Instructions to follow = The reply should be an exact repeat of the listing, with no pictures in it.

Material provided =

==================================================

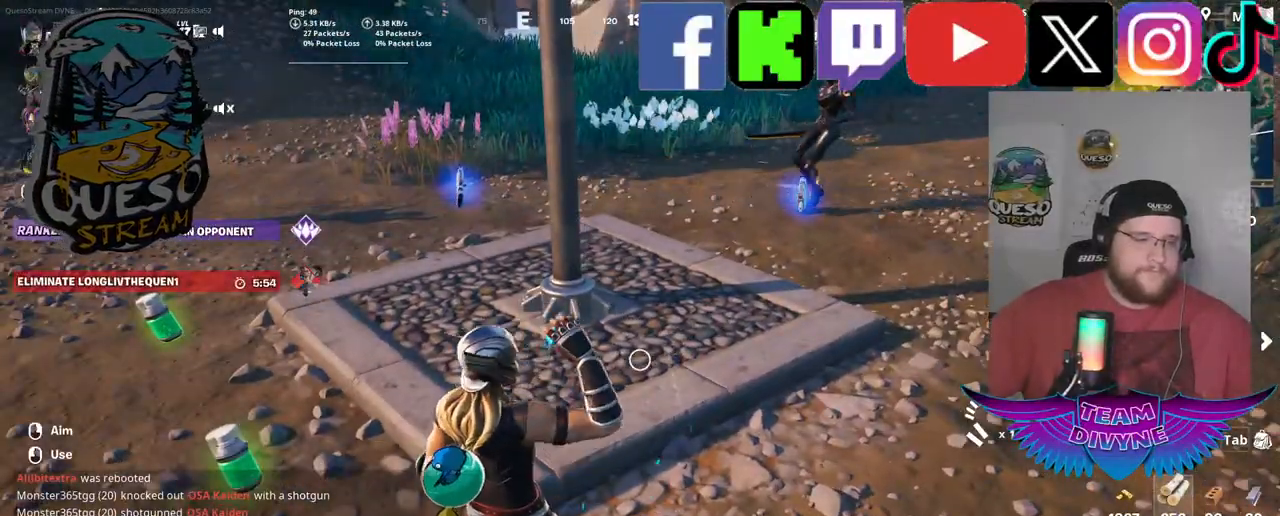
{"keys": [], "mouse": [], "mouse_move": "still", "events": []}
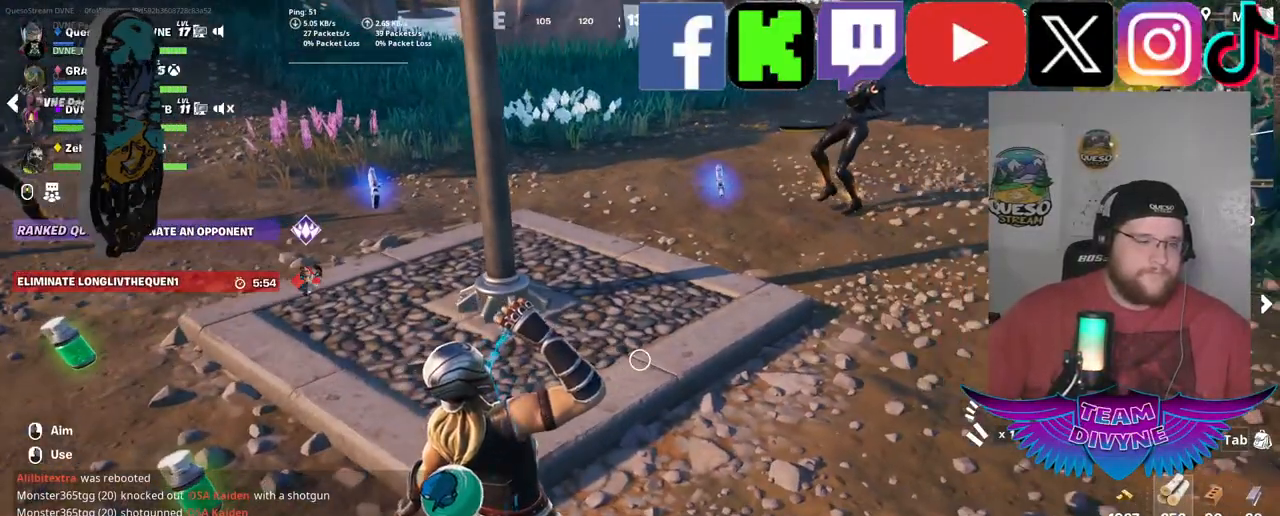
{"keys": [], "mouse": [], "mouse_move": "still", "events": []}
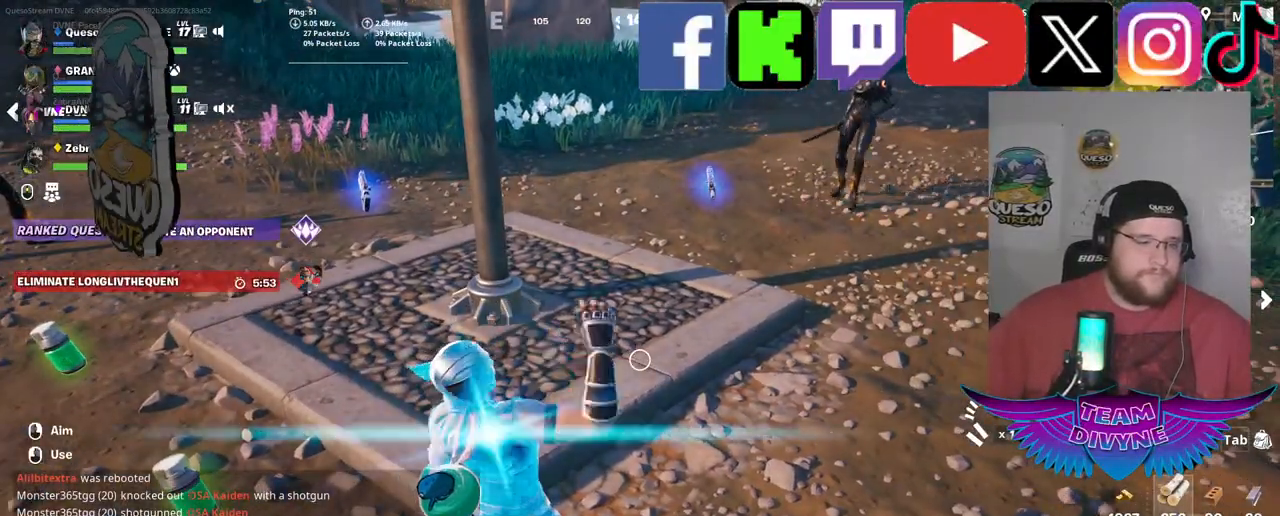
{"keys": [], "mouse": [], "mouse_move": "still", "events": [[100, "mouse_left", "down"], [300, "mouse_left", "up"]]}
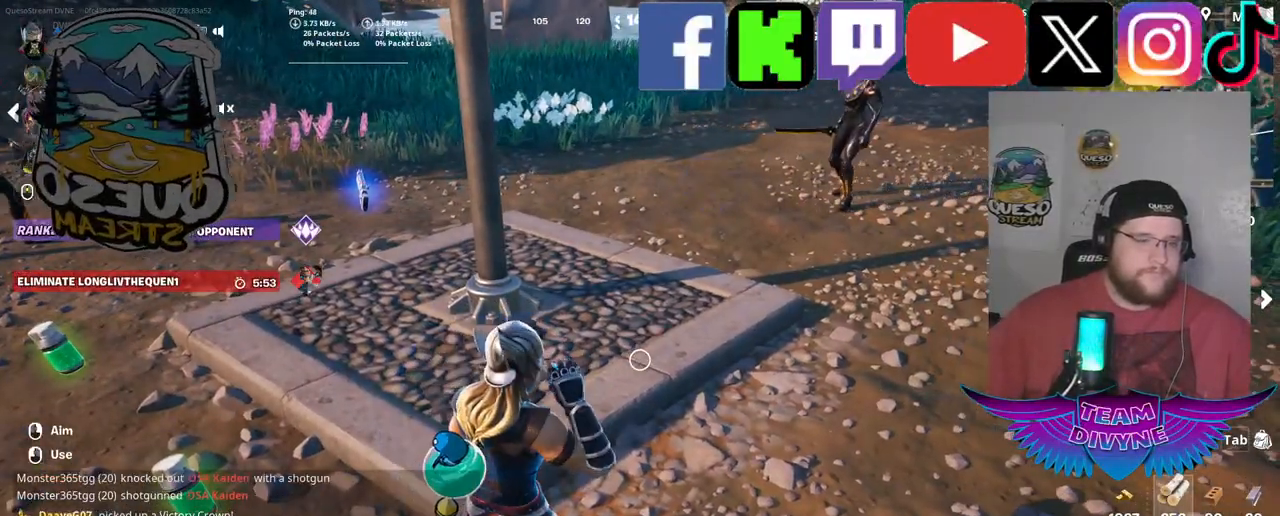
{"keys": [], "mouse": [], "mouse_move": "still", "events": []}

==================================================

Response area =
{"keys": [], "mouse": [], "mouse_move": "still", "events": []}
{"keys": [], "mouse": [], "mouse_move": "still", "events": []}
{"keys": [], "mouse": [], "mouse_move": "still", "events": [[100, "mouse_left", "down"], [300, "mouse_left", "up"]]}
{"keys": [], "mouse": [], "mouse_move": "still", "events": []}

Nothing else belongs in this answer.